* **SET TASK**: Reproduce all of the following data verbatim, line for line, without changing any field or value.

* **EXERCISE INPUTS**:
+++++

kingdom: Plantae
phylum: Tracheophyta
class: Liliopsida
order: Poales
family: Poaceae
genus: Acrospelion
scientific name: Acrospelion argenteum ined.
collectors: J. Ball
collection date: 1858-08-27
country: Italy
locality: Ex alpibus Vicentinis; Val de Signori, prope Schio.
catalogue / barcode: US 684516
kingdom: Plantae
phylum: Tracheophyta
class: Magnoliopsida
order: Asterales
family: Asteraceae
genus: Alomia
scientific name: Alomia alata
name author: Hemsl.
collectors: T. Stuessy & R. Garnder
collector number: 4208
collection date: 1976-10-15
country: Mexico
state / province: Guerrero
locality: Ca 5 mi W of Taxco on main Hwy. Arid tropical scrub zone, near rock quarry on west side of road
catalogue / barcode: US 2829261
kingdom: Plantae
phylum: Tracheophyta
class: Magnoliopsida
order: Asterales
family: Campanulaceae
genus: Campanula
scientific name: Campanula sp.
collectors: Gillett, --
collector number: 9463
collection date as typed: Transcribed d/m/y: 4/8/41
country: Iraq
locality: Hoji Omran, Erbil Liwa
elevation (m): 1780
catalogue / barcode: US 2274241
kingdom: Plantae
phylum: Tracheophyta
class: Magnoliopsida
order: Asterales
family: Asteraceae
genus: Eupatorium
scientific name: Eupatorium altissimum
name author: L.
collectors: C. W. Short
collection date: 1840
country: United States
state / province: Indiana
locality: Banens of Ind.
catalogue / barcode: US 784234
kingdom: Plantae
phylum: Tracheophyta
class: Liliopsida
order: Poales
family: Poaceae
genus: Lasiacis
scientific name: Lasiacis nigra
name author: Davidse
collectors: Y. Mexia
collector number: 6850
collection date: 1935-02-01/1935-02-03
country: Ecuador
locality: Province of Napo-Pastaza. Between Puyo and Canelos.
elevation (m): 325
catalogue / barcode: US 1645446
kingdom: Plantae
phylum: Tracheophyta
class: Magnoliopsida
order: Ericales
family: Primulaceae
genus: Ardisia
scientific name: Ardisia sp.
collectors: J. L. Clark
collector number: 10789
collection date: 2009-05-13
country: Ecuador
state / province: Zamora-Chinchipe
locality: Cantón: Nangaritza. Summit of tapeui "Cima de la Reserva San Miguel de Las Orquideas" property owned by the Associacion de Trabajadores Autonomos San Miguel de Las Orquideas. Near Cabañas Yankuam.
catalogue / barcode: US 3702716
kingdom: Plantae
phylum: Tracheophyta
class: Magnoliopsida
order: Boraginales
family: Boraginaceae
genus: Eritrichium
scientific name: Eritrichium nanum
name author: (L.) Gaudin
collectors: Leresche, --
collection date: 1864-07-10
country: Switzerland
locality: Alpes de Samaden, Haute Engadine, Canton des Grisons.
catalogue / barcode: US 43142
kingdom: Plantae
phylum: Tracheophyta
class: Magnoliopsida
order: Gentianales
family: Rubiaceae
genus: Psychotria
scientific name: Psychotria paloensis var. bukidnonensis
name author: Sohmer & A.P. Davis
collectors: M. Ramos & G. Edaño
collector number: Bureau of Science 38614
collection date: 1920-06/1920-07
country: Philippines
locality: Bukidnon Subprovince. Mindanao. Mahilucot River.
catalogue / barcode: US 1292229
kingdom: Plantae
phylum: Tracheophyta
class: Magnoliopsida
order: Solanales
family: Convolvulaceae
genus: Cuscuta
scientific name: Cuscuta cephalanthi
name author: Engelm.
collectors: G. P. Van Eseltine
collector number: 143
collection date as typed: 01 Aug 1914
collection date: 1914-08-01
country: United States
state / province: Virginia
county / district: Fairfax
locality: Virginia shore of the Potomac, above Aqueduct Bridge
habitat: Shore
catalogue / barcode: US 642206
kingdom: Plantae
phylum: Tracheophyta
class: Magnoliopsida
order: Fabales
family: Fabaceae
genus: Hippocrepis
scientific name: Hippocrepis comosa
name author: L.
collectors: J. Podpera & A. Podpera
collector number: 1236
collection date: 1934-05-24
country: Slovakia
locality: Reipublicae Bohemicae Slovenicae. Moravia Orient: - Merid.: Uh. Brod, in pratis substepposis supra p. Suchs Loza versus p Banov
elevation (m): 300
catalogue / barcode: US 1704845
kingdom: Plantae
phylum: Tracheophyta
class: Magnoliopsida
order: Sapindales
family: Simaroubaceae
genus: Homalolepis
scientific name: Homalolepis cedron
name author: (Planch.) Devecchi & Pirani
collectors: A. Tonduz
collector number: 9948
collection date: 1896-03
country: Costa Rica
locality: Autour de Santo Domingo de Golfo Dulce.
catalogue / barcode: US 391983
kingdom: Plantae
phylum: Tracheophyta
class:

+++++

* **THE OUTPUT**:
kingdom: Plantae
phylum: Tracheophyta
class: Liliopsida
order: Poales
family: Poaceae
genus: Acrospelion
scientific name: Acrospelion argenteum ined.
collectors: J. Ball
collection date: 1858-08-27
country: Italy
locality: Ex alpibus Vicentinis; Val de Signori, prope Schio.
catalogue / barcode: US 684516
kingdom: Plantae
phylum: Tracheophyta
class: Magnoliopsida
order: Asterales
family: Asteraceae
genus: Alomia
scientific name: Alomia alata
name author: Hemsl.
collectors: T. Stuessy & R. Garnder
collector number: 4208
collection date: 1976-10-15
country: Mexico
state / province: Guerrero
locality: Ca 5 mi W of Taxco on main Hwy. Arid tropical scrub zone, near rock quarry on west side of road
catalogue / barcode: US 2829261
kingdom: Plantae
phylum: Tracheophyta
class: Magnoliopsida
order: Asterales
family: Campanulaceae
genus: Campanula
scientific name: Campanula sp.
collectors: Gillett, --
collector number: 9463
collection date as typed: Transcribed d/m/y: 4/8/41
country: Iraq
locality: Hoji Omran, Erbil Liwa
elevation (m): 1780
catalogue / barcode: US 2274241
kingdom: Plantae
phylum: Tracheophyta
class: Magnoliopsida
order: Asterales
family: Asteraceae
genus: Eupatorium
scientific name: Eupatorium altissimum
name author: L.
collectors: C. W. Short
collection date: 1840
country: United States
state / province: Indiana
locality: Banens of Ind.
catalogue / barcode: US 784234
kingdom: Plantae
phylum: Tracheophyta
class: Liliopsida
order: Poales
family: Poaceae
genus: Lasiacis
scientific name: Lasiacis nigra
name author: Davidse
collectors: Y. Mexia
collector number: 6850
collection date: 1935-02-01/1935-02-03
country: Ecuador
locality: Province of Napo-Pastaza. Between Puyo and Canelos.
elevation (m): 325
catalogue / barcode: US 1645446
kingdom: Plantae
phylum: Tracheophyta
class: Magnoliopsida
order: Ericales
family: Primulaceae
genus: Ardisia
scientific name: Ardisia sp.
collectors: J. L. Clark
collector number: 10789
collection date: 2009-05-13
country: Ecuador
state / province: Zamora-Chinchipe
locality: Cantón: Nangaritza. Summit of tapeui "Cima de la Reserva San Miguel de Las Orquideas" property owned by the Associacion de Trabajadores Autonomos San Miguel de Las Orquideas. Near Cabañas Yankuam.
catalogue / barcode: US 3702716
kingdom: Plantae
phylum: Tracheophyta
class: Magnoliopsida
order: Boraginales
family: Boraginaceae
genus: Eritrichium
scientific name: Eritrichium nanum
name author: (L.) Gaudin
collectors: Leresche, --
collection date: 1864-07-10
country: Switzerland
locality: Alpes de Samaden, Haute Engadine, Canton des Grisons.
catalogue / barcode: US 43142
kingdom: Plantae
phylum: Tracheophyta
class: Magnoliopsida
order: Gentianales
family: Rubiaceae
genus: Psychotria
scientific name: Psychotria paloensis var. bukidnonensis
name author: Sohmer & A.P. Davis
collectors: M. Ramos & G. Edaño
collector number: Bureau of Science 38614
collection date: 1920-06/1920-07
country: Philippines
locality: Bukidnon Subprovince. Mindanao. Mahilucot River.
catalogue / barcode: US 1292229
kingdom: Plantae
phylum: Tracheophyta
class: Magnoliopsida
order: Solanales
family: Convolvulaceae
genus: Cuscuta
scientific name: Cuscuta cephalanthi
name author: Engelm.
collectors: G. P. Van Eseltine
collector number: 143
collection date as typed: 01 Aug 1914
collection date: 1914-08-01
country: United States
state / province: Virginia
county / district: Fairfax
locality: Virginia shore of the Potomac, above Aqueduct Bridge
habitat: Shore
catalogue / barcode: US 642206
kingdom: Plantae
phylum: Tracheophyta
class: Magnoliopsida
order: Fabales
family: Fabaceae
genus: Hippocrepis
scientific name: Hippocrepis comosa
name author: L.
collectors: J. Podpera & A. Podpera
collector number: 1236
collection date: 1934-05-24
country: Slovakia
locality: Reipublicae Bohemicae Slovenicae. Moravia Orient: - Merid.: Uh. Brod, in pratis substepposis supra p. Suchs Loza versus p Banov
elevation (m): 300
catalogue / barcode: US 1704845
kingdom: Plantae
phylum: Tracheophyta
class: Magnoliopsida
order: Sapindales
family: Simaroubaceae
genus: Homalolepis
scientific name: Homalolepis cedron
name author: (Planch.) Devecchi & Pirani
collectors: A. Tonduz
collector number: 9948
collection date: 1896-03
country: Costa Rica
locality: Autour de Santo Domingo de Golfo Dulce.
catalogue / barcode: US 391983
kingdom: Plantae
phylum: Tracheophyta
class:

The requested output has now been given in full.